I shut the door. He didn't knock again. Whatever it was he was attempting to communicate, he'd done it. He'd seen someone. That was all he needed to say."
By this time I'd made it to the door and I was very angry. "What the hell do you think you're doing? Answering the door in the middle of the night. It could have been anyone. It could have been murderers!"
"Murderers? What murderers?"
"I don't know. There are murderers. People are murdered every day. And if not murderers, robbers who might accidentally murder you. People die all the time surprising a burglar."
"Would he be surprised if he knocked on the door and someone answered?" But she was waking up properly now, and I was starting to scare her. As panicked and hysterical as I sounded, I was right. The sort of weirdo that knocks you up in the middle of the night is the sort of weirdo that might very well kill you.
I opened the door, to check for any evidence of the man in black. There was no sign. The sky was starting to pink and birds were tentatively greeting the new day.
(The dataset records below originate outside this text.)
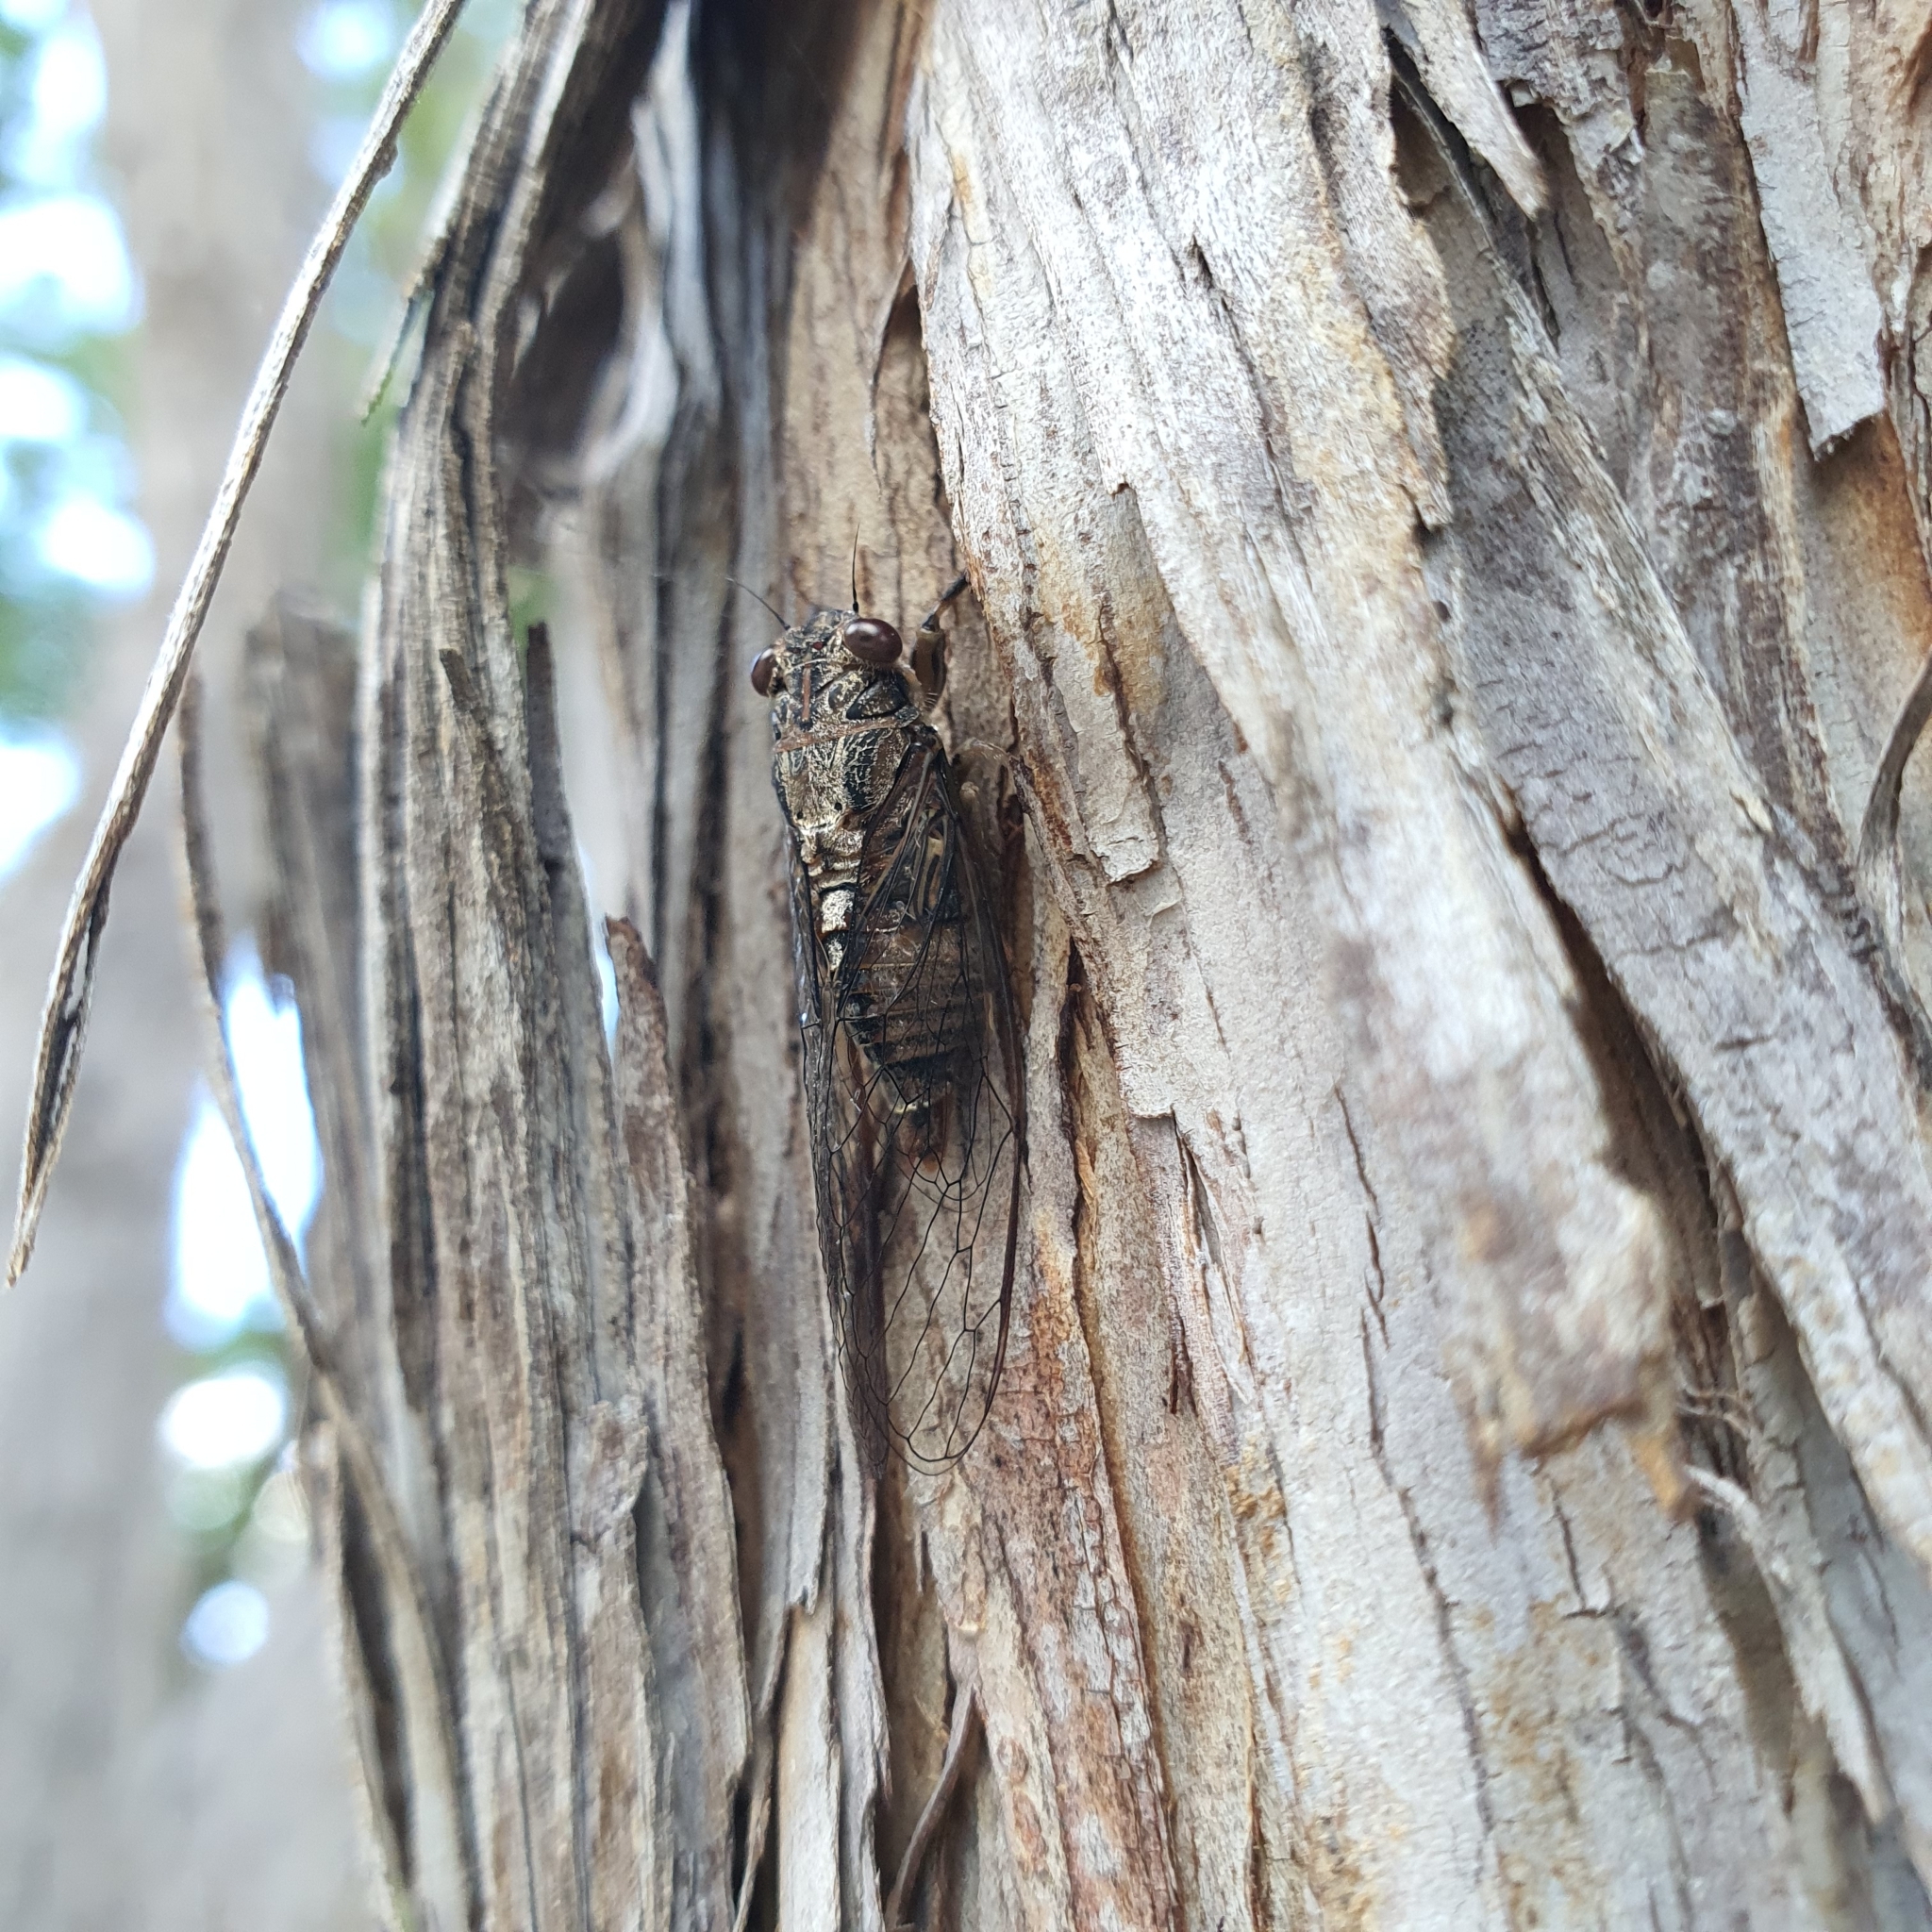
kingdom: Animalia
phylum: Arthropoda
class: Insecta
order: Hemiptera
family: Cicadidae
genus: Yoyetta
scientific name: Yoyetta celis
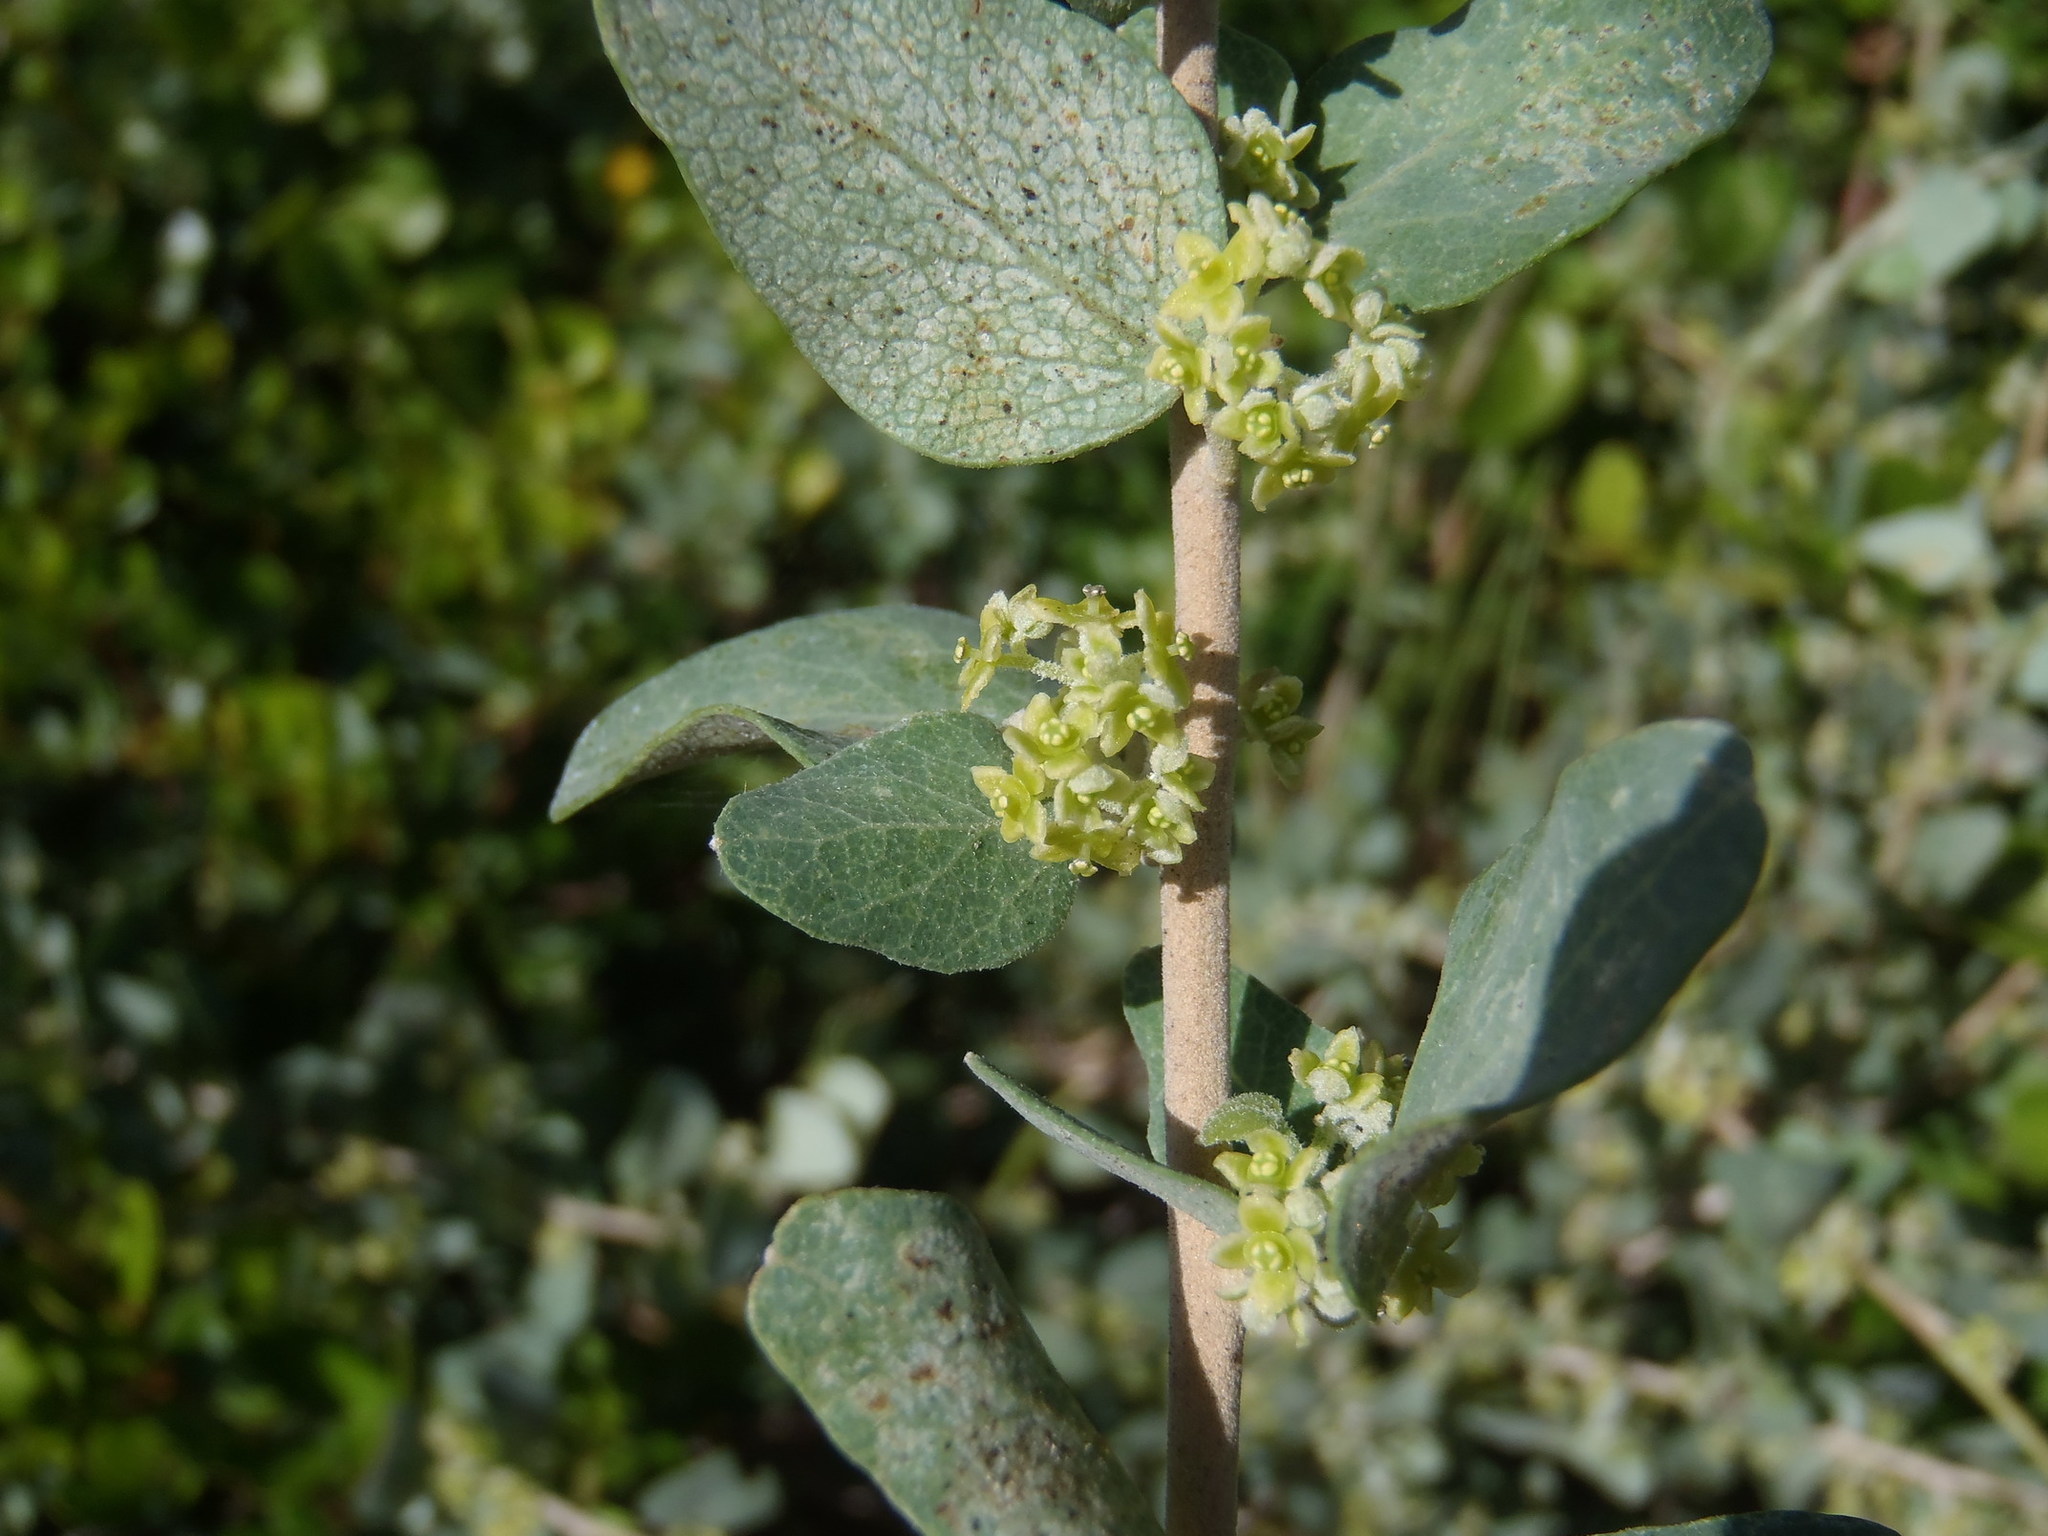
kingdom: Plantae
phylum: Tracheophyta
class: Magnoliopsida
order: Ranunculales
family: Menispermaceae
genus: Cissampelos
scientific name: Cissampelos capensis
I looked up and down the street but there was no one about. It was too early even for dog walkers. Going round to the back garden, still in just my pants and glasses, my bare feet pricked by the loose gravel on the pathway. If I'd have had to fight anybody it would not have gone well for me. But there was no sign of anyone. I went into the house and looked out of the bedroom window. Next door's security light was on, but I could have triggered it with my investigation. We went back to bed.
I didn't sleep. I lay there, eyes open, staring at the ceiling, as light framed the drawn curtains, and the traffic began to murmur outside, I was still waiting for the next knock on the door.